Ci raggruppammo nel migliore ordine
possibile, sforzandoci di assumere un’aria
dignitosa, per ricevere gli ufficiali nemici,
poiché avevamo una reputazione da
salvaguardare: eravamo gli uomini della
base di Pallas, uomini che avevano
combattuto per le Nazioni Unite della
Terra, che avevano respinto tre violenti
attacchi in un anno, e che negli intervalli,
durante eterne giornate di attesa, avevano
saputo conservare alto il morale.
Credo che il Comandante marziano sia
rimasto favorevolmente colpito dal nostro
aspetto. Non arrivò al punto di stringerci la
mano, dando una dimostrazione di tatto,
tuttavia inchinò cortesemente davanti a noi
il suo grande corpo alto oltre due metri,
secondo la migliore tradizione
dell’aristocrazia marziana.
“Siete il comandante in carica?” mi
domandò.
Parlava portoghese e molto meglio di me.
La lingua brasiliana è ancora la più diffusa
sulla Terra, ma alla base di Pallas eravamo
per la maggior parte anglosassoni, e quindi
parlavamo inglese.
“Si per il momento” risposi. Roberts il
nostro comandante, è indisposto.” Il
vecchio era a letto con una bottiglia di
alcool. Probabilmente stava piangendo,
cosa che gli accadeva spesso, dopo la nostra
disfatta, ma mi parve inutile dirlo.
“Scusate se abbiamo tardato a venire”
disse il marziano. “Come potrete intuire,
avevamo moltissimo da fare. Le nostre
astronavi sbarcheranno uomini che vi
daranno il cambio. Voi sarete trasportati
sulla Terra a Quito. Ognuno dei vostri
uomini sarà munito di un biglietto di
viaggio per la grande città più prossima al
suo domicilio. Parlando agitava la lunga
mano magra.
Ancora una volta fui colpito dal fatto che la
maggior differenza fra la mano di un
marziano e quella di un uomo, non sono né
le sue sei dita, né la pelle bruno –cuoio, ma
le unghie particolarmente quadrate. Ci
siamo
Ci siamo combattuti per troppo tempo –
riprese il mio interlocutore sorridendo.
“Ormai è ora che i nostri due popoli
diventino amici.
“amici?” pensai. “Dopo ciò che hanno fatto
alla Terra?” E’ chiederci troppo.

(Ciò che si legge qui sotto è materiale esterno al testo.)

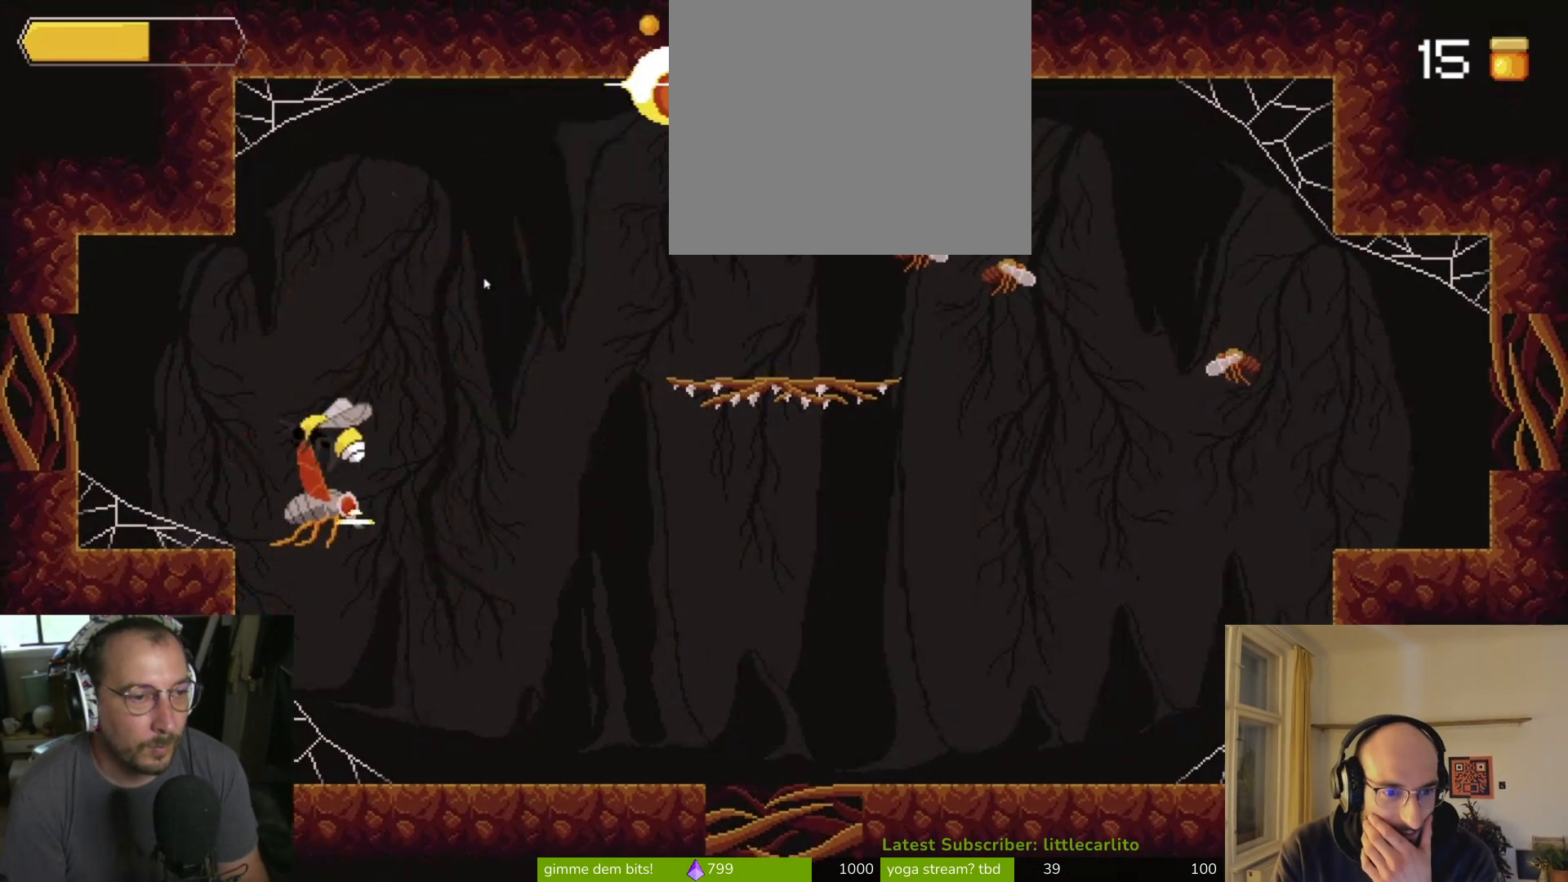
{"buttons": ["CIRCLE"], "left_stick": "right", "right_stick": "center", "events": [[133, "CIRCLE", "up"], [167, "left_stick", "up"], [267, "left_stick", "right"], [433, "CIRCLE", "down"]]}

Troppo
per quel che mi riguarda, comunque!”
ci imbarcammo per il lungo viaggio di
ritorno, che fu senza storia monotono,
deprimente. Per distrarli, costringevo gli
uomini a fare quotidiane esercitazioni.
Dopo avere vissuto a lungo su un asteroide
sul quale la gravità era debole, dopo
settimane di soggiorno in un’astronave
dove, praticamente, la gravità non esisteva,
era necessario riadattarci alla gravità
terrestre. I miei uomini erano deperiti per
la mancanza di alimentazione sufficiente,
ma credo di averli tenuti ugualmente in
buona forma. Erano, infatti abbronzati
dalla cruda luce solare dello spazio. A
bordo ufficiali ed equipaggio erano
marziani. Rimanevano tuttavia, confinati
nei loro alloggi. Li vedemmo appena e non
vi furono incidenti. Verso la fine del
viaggio notai che tanto la mia apatia
quanto quella dei miei uomini
incominciava ad attenuarsi. Vinti o no,
tornavano a casa. Vecchie fotografie dagli
orli consumati furono tirate fuori dai
portafogli, contemplate a lungo. Si rilessero
vecchie lettere, ci si lasciò prendere dai
ricordi. S’udì persino qualche canzone.
Facemmo progetti per rivederci in gruppo
una volta all’anno.
Nonostante la mia amarezza, incominciavo
a comprendere che c’era stato qualche
buon momento nel corso di quegli anni
perduti.
La nostra astronave entrò i orbita intorno
alla Terra e io contemplai per un bel po’ il
mio pianeta natale che roteava, azzurro e
magnifico, su uno sfondo di stelle.
Alla superficie non si distinguevano tracce
della guerra. Dopotutto, sia gli uomini sia i
marziani erano soltanto minuscoli insetti se
confrontati con l’infinità dello spazio e del
tempo.
Alcuni razzi ci prelevarono per
trasportarci a Quito.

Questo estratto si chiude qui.